Il Consiglio di Stato, con sentenza n. 7025 del 12 dicembre 2018, si è espresso sulla portata dell’obbligo di dichiarazione delle condanne penali, che incombe in sede di partecipazione alle gare pubbliche. Secondo la giurisprudenza del Consiglio, dall’art. 38, comma 1, lett. c), e comma 2, si ricava che, quanto all’estinzione del reato (che consente di non dichiarare l’emanazione del relativo provvedimento di condanna), essa sotto il profilo giuridico non è automatica per il mero decorso del tempo, ma deve essere formalizzata in una pronuncia espressa del giudice dell’esecuzione penale, che è l’unico soggetto al quale l’ordinamento attribuisce il compito di verificare la sussistenza dei presupposti e delle condizioni per la relativa declaratoria; di conseguenza, fino a quando non interviene tale provvedimento giurisdizionale, non può legittimamente parlarsi di “reato estinto” e il concorrente non è esonerato dalla dichiarazione dell’intervenuta condanna.

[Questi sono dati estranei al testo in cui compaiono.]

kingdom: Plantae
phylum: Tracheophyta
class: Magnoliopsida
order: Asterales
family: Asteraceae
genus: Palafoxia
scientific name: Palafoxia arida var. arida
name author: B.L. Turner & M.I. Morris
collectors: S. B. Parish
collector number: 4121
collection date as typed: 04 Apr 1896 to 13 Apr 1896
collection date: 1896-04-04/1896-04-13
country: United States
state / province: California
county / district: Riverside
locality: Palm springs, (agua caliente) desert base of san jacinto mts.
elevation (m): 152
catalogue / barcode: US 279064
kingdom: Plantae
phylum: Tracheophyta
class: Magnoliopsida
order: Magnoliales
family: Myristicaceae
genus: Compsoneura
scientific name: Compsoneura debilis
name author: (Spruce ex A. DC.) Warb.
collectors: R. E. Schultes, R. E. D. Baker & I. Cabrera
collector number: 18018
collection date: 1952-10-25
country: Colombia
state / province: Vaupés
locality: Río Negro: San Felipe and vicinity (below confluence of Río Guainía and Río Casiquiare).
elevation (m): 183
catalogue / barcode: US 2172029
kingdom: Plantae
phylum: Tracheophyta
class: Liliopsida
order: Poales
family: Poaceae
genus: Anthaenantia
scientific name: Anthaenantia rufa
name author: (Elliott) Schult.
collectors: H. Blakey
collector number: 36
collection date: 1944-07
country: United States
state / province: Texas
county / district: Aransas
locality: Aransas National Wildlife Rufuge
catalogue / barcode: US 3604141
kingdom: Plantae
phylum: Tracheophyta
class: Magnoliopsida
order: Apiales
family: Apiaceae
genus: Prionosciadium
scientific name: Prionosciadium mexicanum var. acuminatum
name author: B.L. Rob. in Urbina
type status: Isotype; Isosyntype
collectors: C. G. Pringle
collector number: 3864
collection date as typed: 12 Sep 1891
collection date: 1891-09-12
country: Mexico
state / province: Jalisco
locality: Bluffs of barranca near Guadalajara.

Inoltre, la citata giurisprudenza ha da tempo asserito che nelle procedure ad evidenza pubblica preordinate all’affidamento di un appalto pubblico, l’omessa dichiarazione da parte del concorrente di tutte le condanne penali eventualmente riportate, anche se attinenti a reati diversi da quelli contemplati nell’art. 38, comma 1, lett. c), ne comporta senz’altro l’esclusione dalla gara, essendo impedito alla stazione appaltante di valutarne la gravità.
Pertanto, nel caso di omessa dichiarazione di condanne penali riportate dal concorrente, è legittimo il provvedimento di esclusione ai sensi dell’art. 46 del d.lgs. n. 163 del 2006, non sussistendo in capo alla stazione appaltante l’ulteriore obbligo di vagliare la gravità del precedente penale di cui è stata omessa la dichiarazione, conseguendo il provvedimento espulsivo all’omissione della prescritta dichiarazione, che invece deve essere resa completa ai fini dell’attestazione del possesso dei requisiti di ordine generale e deve contenere tutte le sentenze di condanna subite, a prescindere dalla gravità del reato e dalla sua connessione con il requisito della moralità professionale, la cui valutazione compete esclusivamente alla stazione appaltante (cfr., ex multis, Cons. Stato, sez. V, 28 settembre 2015, n. 4511).